§ Задание 1: Воспроизведите полностью и без изменений текст о задержании поэта Павла Арсеньева в День России.
§ Задание 2: Выпишите без изменений строки из записей: от строки, содержащей «Al final de», до строки, содержащей «pena ver...», включая обе. Ничего, кроме этих строк, не приводите.

§ Исходный текст:
____________
И речь не о силе слов

Павел Арсеньев (с книгами) и Алла Горбунова, Кирилл Корчагин, Татьяна Барботина, Эдуард Лукоянов

Павел Арсеньев читает стихотворение, за которое его арестовали в День России
В День России в Петербурге на Марсовом поле прошел не-митинг, в ходе которого полиция задержала поэта, аспиранта филологического факультета СПбГУ, лауреата премии Андрея Белого Павла Арсеньева – за то, что он прочитал в мегафон стихотворение другого поэта, Эдуарда Лукоянова. Павел провел остаток дня в отделении полиции, а затем в суде.

Эти часы прошли в наблюдении за происходящим: на следующий день утром в ЖЖ появилось его стихотворение "День России", которое я републикую ниже с разрешения автора. Этот текст вряд ли нуждается в каких-либо комментариях, потому что содержит сразу и описание произошедшего, и рефлексию по поводу состояния страны, интенсивности гражданского протеста и умонастроений граждан, участвующих и не участвующих в нем.
____________
§ Исходные данные:
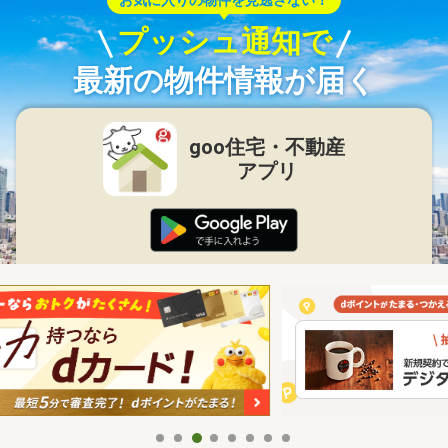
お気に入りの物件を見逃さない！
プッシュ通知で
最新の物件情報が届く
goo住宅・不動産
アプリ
____________
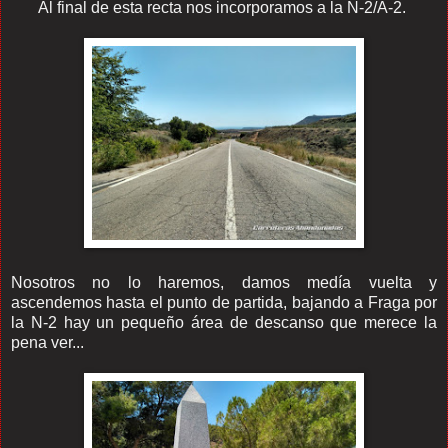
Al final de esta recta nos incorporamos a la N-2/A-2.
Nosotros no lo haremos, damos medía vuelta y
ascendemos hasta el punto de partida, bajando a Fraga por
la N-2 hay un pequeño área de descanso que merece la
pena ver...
____________
§ Письменный ответ 1:
И речь не о силе слов

Павел Арсеньев (с книгами) и Алла Горбунова, Кирилл Корчагин, Татьяна Барботина, Эдуард Лукоянов

Павел Арсеньев читает стихотворение, за которое его арестовали в День России
В День России в Петербурге на Марсовом поле прошел не-митинг, в ходе которого полиция задержала поэта, аспиранта филологического факультета СПбГУ, лауреата премии Андрея Белого Павла Арсеньева – за то, что он прочитал в мегафон стихотворение другого поэта, Эдуарда Лукоянова. Павел провел остаток дня в отделении полиции, а затем в суде.

Эти часы прошли в наблюдении за происходящим: на следующий день утром в ЖЖ появилось его стихотворение "День России", которое я републикую ниже с разрешения автора. Этот текст вряд ли нуждается в каких-либо комментариях, потому что содержит сразу и описание произошедшего, и рефлексию по поводу состояния страны, интенсивности гражданского протеста и умонастроений граждан, участвующих и не участвующих в нем.

§ Письменный ответ 2:
Al final de esta recta nos incorporamos a la N-2/A-2.
Nosotros no lo haremos, damos medía vuelta y
ascendemos hasta el punto de partida, bajando a Fraga por
la N-2 hay un pequeño área de descanso que merece la
pena ver...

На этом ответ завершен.